Combination No. Routes AP(o2o) vs Baseline
Fully Shared 1 41.6 -6.0
Independent SA 2 49.7 +2.1
Independent FFN 2 49.6 +2.0
Independent SA + Independent FFN 3 50.0 +2.4
Independent CA + Independent FFN 3 49.0 +1.4

Key Findings

  1. Any Single Independent Component Suffices: This is the most core empirical finding—breaking the preconceived notion that only SA can differentiate between o2o/o2m.
  2. Independent CA is Detrimental: The independent CA combination yields the worst performance (+1.4 vs +2.4) due to the slow convergence of independent CA.
  3. Zero Inference Overhead for Mr.
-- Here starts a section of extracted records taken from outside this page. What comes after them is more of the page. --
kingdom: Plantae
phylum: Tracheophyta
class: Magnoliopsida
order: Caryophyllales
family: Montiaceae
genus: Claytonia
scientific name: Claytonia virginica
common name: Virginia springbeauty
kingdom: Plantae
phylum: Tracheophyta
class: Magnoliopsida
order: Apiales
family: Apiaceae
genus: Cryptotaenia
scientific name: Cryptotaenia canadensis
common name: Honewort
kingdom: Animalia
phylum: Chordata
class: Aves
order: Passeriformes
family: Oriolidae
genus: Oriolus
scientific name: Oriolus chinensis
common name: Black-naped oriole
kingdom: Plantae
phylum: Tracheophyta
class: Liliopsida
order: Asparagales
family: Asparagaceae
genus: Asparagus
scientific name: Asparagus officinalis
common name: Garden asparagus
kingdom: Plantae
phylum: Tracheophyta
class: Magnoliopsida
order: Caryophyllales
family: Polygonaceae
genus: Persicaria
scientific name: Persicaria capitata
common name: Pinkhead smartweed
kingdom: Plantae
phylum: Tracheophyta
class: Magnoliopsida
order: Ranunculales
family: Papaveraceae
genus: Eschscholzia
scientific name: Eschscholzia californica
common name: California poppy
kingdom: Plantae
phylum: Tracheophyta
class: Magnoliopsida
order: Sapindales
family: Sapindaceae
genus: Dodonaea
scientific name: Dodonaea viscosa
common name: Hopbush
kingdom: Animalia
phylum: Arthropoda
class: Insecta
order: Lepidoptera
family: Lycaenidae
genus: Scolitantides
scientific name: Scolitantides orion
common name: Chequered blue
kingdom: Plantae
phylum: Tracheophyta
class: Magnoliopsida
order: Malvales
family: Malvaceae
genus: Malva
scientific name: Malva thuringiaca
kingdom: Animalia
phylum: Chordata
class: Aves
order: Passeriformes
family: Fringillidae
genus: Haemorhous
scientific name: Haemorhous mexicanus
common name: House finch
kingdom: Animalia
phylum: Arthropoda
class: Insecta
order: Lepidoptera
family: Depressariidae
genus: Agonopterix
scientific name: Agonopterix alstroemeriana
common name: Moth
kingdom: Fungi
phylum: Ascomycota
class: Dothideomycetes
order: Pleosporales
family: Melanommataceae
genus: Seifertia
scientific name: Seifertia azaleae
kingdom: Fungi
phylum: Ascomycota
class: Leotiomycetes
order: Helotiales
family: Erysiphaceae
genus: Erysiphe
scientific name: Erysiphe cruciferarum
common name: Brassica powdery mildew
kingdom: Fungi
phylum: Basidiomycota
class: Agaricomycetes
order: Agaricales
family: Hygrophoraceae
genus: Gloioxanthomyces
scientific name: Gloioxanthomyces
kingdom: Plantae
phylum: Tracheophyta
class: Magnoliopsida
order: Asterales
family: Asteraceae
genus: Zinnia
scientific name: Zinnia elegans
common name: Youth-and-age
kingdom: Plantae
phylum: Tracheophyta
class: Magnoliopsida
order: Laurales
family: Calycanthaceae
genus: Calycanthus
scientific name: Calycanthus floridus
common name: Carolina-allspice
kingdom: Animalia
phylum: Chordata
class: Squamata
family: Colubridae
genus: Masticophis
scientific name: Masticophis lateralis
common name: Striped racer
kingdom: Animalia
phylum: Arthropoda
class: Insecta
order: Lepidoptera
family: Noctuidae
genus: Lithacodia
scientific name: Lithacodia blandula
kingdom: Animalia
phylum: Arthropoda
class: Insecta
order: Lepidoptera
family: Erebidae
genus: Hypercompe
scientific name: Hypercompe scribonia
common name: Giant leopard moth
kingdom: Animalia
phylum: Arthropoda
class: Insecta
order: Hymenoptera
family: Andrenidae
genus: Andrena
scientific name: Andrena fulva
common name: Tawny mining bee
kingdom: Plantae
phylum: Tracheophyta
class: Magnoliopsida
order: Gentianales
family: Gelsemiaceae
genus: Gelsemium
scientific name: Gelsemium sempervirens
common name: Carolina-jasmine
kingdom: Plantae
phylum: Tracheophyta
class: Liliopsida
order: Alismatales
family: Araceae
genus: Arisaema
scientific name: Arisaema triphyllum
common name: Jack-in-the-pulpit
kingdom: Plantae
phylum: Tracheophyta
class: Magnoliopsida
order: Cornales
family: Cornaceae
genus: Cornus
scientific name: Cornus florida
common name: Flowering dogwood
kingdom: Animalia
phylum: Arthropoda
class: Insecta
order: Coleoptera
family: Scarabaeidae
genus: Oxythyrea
DETR++: Auxiliary routes are completely discarded during inference, without affecting the architecture and speed.
  4. Consistent Improvements across Baselines: Consistently improves 1-4 AP across Deformable-DETR++, DINO, and Align-DETR.
  5. Consistent across Datasets: Significant improvements on Objects365 (+4.5) and NuImages (+3.8).

Highlights & Insights

  1. Systematic Empirical Analysis: Exhaustive experiments of 12 combinations in Table I clearly reveal the roles of decoder components under a multi-task framework, providing reliable design guidelines for future works.
  2. Ingenious Instruction Token Design: Simply prepending learnable tokens switches the self-attention behavior mode (\(o2o \to o2m\)) without introducing any new parameters—conceptually simple yet highly effective.
  3. Mitigating Conflict via Route-Aware MoE: The design of shared experts + independent gating strikes an effective balance between knowledge sharing and task conflicts.
  4. Plug-and-Play: Does not alter the baseline model architecture, introduces no inference cost, and is adaptable to various DETR variants—exhibiting high practical value.

Limitations & Future Work

  1. Increases training computational overhead by around 20-30% (requiring gradient computations for three routes).
  2. MoE introduces additional expert parameters, which increases training memory despite being reducible during inference.
  3. The number of instruction tokens (10) is a hyperparameter, which, although shown to be insensitive in experiments, might have varying optimal values depending on the model.
  4. Validation is primarily conducted on COCO, Objects365, and NuImages; more downstream tasks (e.g., open-vocabulary detection) remain to be explored.
  • DAC-DETR: Achieves o2m by removing SA—this paper proves that discarding SA is unnecessary, and using instruction tokens is more elegant.
  • MS-DETR: Uses CA output for o2m and SA output for o2o—this paper proves that this is not the only effective combination.
  • DINO: Uses multiple groups of denoising queries for auxiliary training—the multi-route strategy in this paper is orthogonal to denoising queries and can be combined.
  • Inspiration: The methodology of component-wise analysis under a multi-task framework can be extended to other multi-head/multi-task architectures (e.g., multimodal fusion modules in VLMs).

Rating

⭐⭐⭐⭐ (8/10)

  • Novelty: ⭐⭐⭐⭐ — Valuable systematic empirical analysis; the Instruction Token design is novel.
  • Experimental Thoroughness: ⭐⭐⭐⭐⭐ — Convincing with multiple baselines, datasets, tasks, and exhaustive ablations.
  • Writing Quality: ⭐⭐⭐⭐ — Well-structured, with a complete logical flow from experimental observations to method design.
  • Value: ⭐⭐⭐⭐⭐ — High engineering value owing to zero inference overhead, plug-and-play capability, and generalizability across baselines.